If the room isn't square, and you bisect as you say, won't both walls have a visual (grout) line that highlights the out of squareness? Is there a chance that one wall is straighter than the other and you could use that wall as your 1/2 tile starting side, the let what ever happens on the other side? Just a thought.

By the way a couple of other things, before laying the floor tile pick up a Tavey Tile puck (Lowes), it makes it way easy to get rid of floor tile lippage. Good luck to ya..and if you haven't found the forums over at John Bridge, you should.


----------



## Bud Cline (Mar 12, 2006)

"Tavy Tile Puck" hahahahahahahaha!:laughing: I love 'em! They are great for levelling your camper trailer when at the lake. Other than that it is a totally useless item :no: whose idea was stolen from Camper World.


----------



## [email protected] (Mar 11, 2008)

Yeah, I thought of that after I posted. I'll check the length to be sure I don't wind up with a small piece at one end. The room was built to be square, but as in any house, it runs a 1/2" or so wide at one end. The idea was to split the difference so that it doesn't look like it follows one wall and not the other. 

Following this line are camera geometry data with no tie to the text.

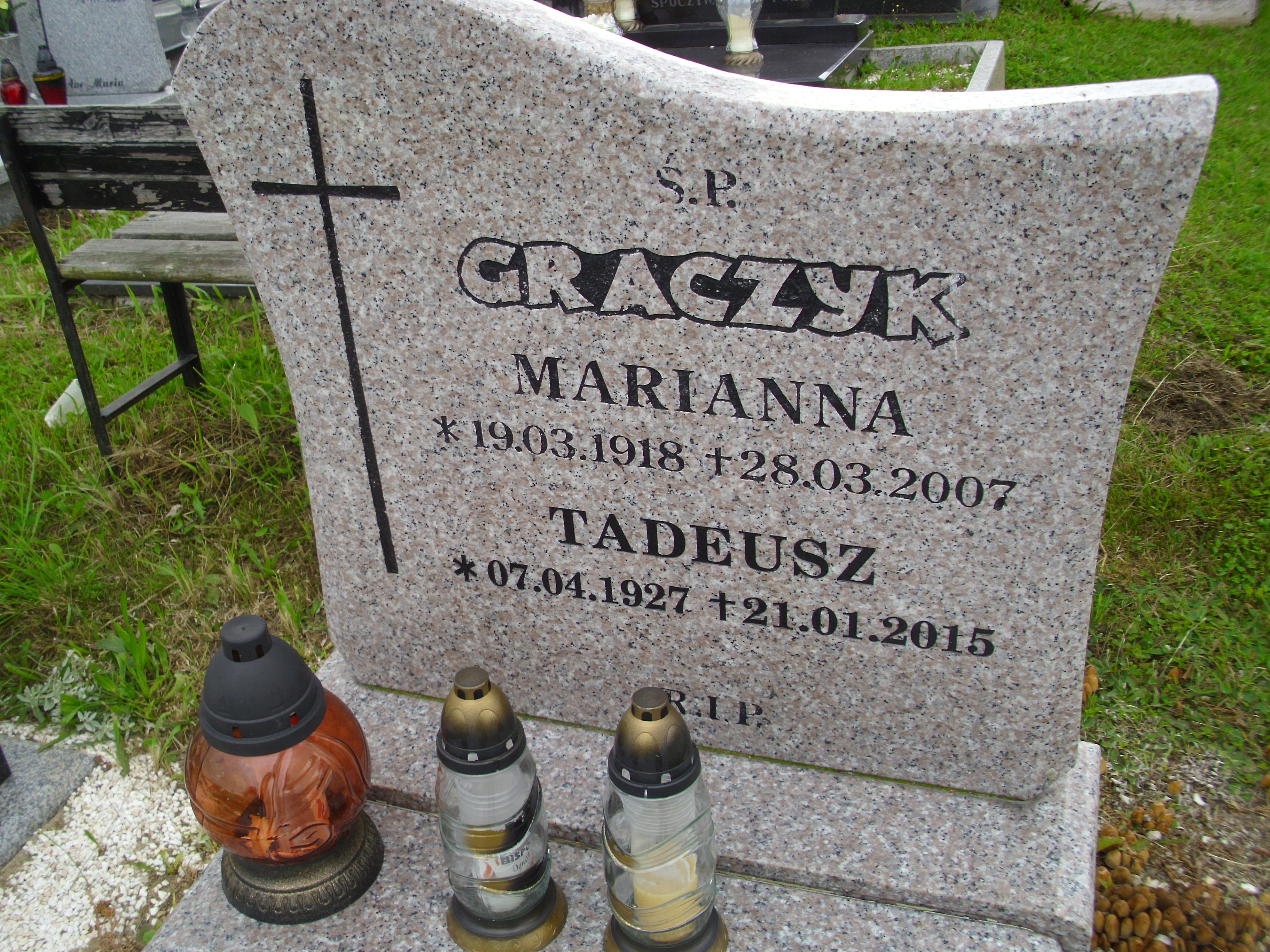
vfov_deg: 40.7
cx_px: 635
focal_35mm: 35
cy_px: 476
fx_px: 1284
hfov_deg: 52.6
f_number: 3
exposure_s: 1/224
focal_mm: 6.2
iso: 50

One long wall is all baseboard heat and the door...the other long long wall has a 5' vanity on it. One short wall is behind the toilet, the one that really shows is the short wall against the tub. I'll also be installing tall baseboard molding that's 3/4" thick so that will cover and small irregularities.

Never heard of the Tavy tile puk....I do have levelers that I use for my RV, maybe I'll just use one of those.....


----------



## skymaster (Jun 6, 2007)

I would snap lines both ways, then you have the theoretical center point, put a tile down with the 4 points lined up and just measure from those points to each wall. If the measurements are the same then you can just start setting from that point. If numbers are not then you know how much to adjust.


----------



## Bud Cline (Mar 12, 2006)

That's correct! Snapping lines in both directions and remembering this layout is still a square grid (skewed) will help you to keep on course and stay straight.:yes:


----------



## Bill_Vincent (Feb 20, 2008)

Here's a thread that explains it pretty well:

http://www.floorstransformed.com/ceramic-tile-forum/2005/bill-vincent-and-diagonal-layout-17433.html


----------



## MD_Tile (Mar 30, 2008)

something to keep in mind when doing your layout, if your room is not perfectly square, your cuts against the walls may increase or decrease in size so beware if you intend to start by laying full tiles against the wall. 
Most of the time we look at the focal points of any area to determine where we want to place our tile to create a symetrical layout and eliminate as many small cuts as possible. sometimes shifting your layout by a half can help. Other times we like to see full tiles along one area and hide cuts in less visble areas such as behind toilets and in closets. When ceramic inlays, patterns, borders etc are involved it will take a little more brain power.
when laying tile diagonally i found that it helps to shift my body diagonally also so that i am actually positioned square with the tiles. this becomes difficult in small areas and close to the walls. Dont rely on spacers, tiles can have slight differences in size which will ultimately throw you off course when your trying to keep a straight line. Use a chalk line and you will stay on track. you can use spacers as a guide but you will need to make slight adjustments as you go to accomodate for any differences in the size of tiles. spacers can also help on the walls when setting tiles to help keep them from sagging but you may need to adjust them as well.


----------